■ **DATA UNDER STUDY**:
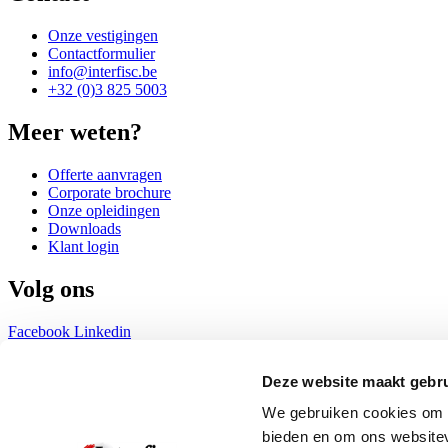
Onze vestigingen
Contactformulier
info@interfisc.be
+32 (0)3 825 5003
Meer weten?
Offerte aanvragen
Corporate brochure
Onze opleidingen
Downloads
Klant login
Volg ons
Facebook
Linkedin
Schrijf u in voor onze nieuwsbrief!
Deze website maakt gebru
We gebruiken cookies om c
Volg ontwikkelingen op het gebied van werkgeversverplichtingen in Ne
bieden en om ons websitev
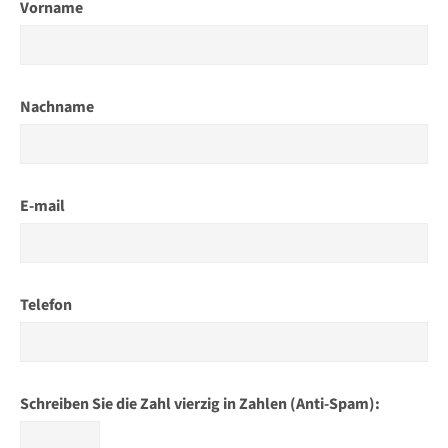
Vorname
Nachname
E-mail
Telefon
Schreiben Sie die Zahl vierzig in Zahlen (Anti-Spam):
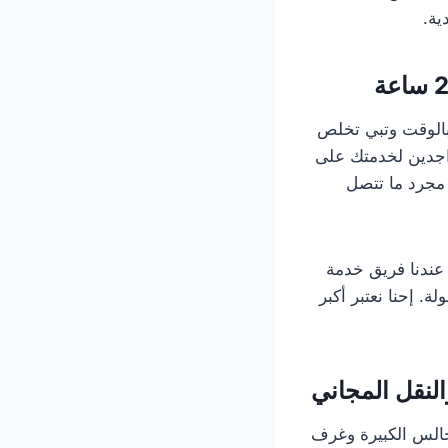
ية.
الوقت وتبي تخلص
اجدين لخدمتك على
 مجرد ما تتصل
. عندنا فريق خدمة
. إحنا نعتبر أكبر
لنقل المجاني
مجالس الكبيرة وغرف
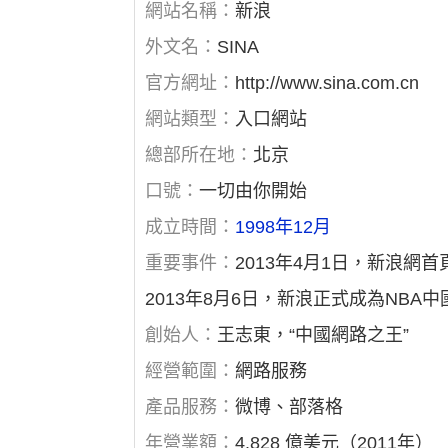
網站名稱：
新浪
外文名：
SINA
官方網址：
http://www.sina.com.cn
網站類型：
入口網站
總部所在地：
北京
口號：
一切由你開始
成立時間：
1998年12月
重要事件：
2013年4月1日，新浪網
2013年8月6日，新浪正式成為NB
創始人：
王志東，“中國網路之王”
經營範圍：
網路服務
產品服務：
微博、部落格
年營業額：
4.828 億美元（2011年）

■ **HOW TO COMPLETE THIS TASK**:
Extract all the entries word for word; omit any pictures.

■ **EXERCISE RESPONSE**:
Onze vestigingen
Contactformulier
info@interfisc.be
+32 (0)3 825 5003
Meer weten?
Offerte aanvragen
Corporate brochure
Onze opleidingen
Downloads
Klant login
Volg ons
Facebook
Linkedin
Schrijf u in voor onze nieuwsbrief!
Deze website maakt gebru
We gebruiken cookies om c
Volg ontwikkelingen op het gebied van werkgeversverplichtingen in Ne
bieden en om ons websitev
Vorname
Nachname
E-mail
Telefon
Schreiben Sie die Zahl vierzig in Zahlen (Anti-Spam):
ية.
الوقت وتبي تخلص
اجدين لخدمتك على
 مجرد ما تتصل
. عندنا فريق خدمة
. إحنا نعتبر أكبر
لنقل المجاني
مجالس الكبيرة وغرف
網站名稱：
新浪
外文名：
SINA
官方網址：
http://www.sina.com.cn
網站類型：
入口網站
總部所在地：
北京
口號：
一切由你開始
成立時間：
1998年12月
重要事件：
2013年4月1日，新浪網
2013年8月6日，新浪正式成為NB
創始人：
王志東，“中國網路之王”
經營範圍：
網路服務
產品服務：
微博、部落格
年營業額：
4.828 億美元（2011年）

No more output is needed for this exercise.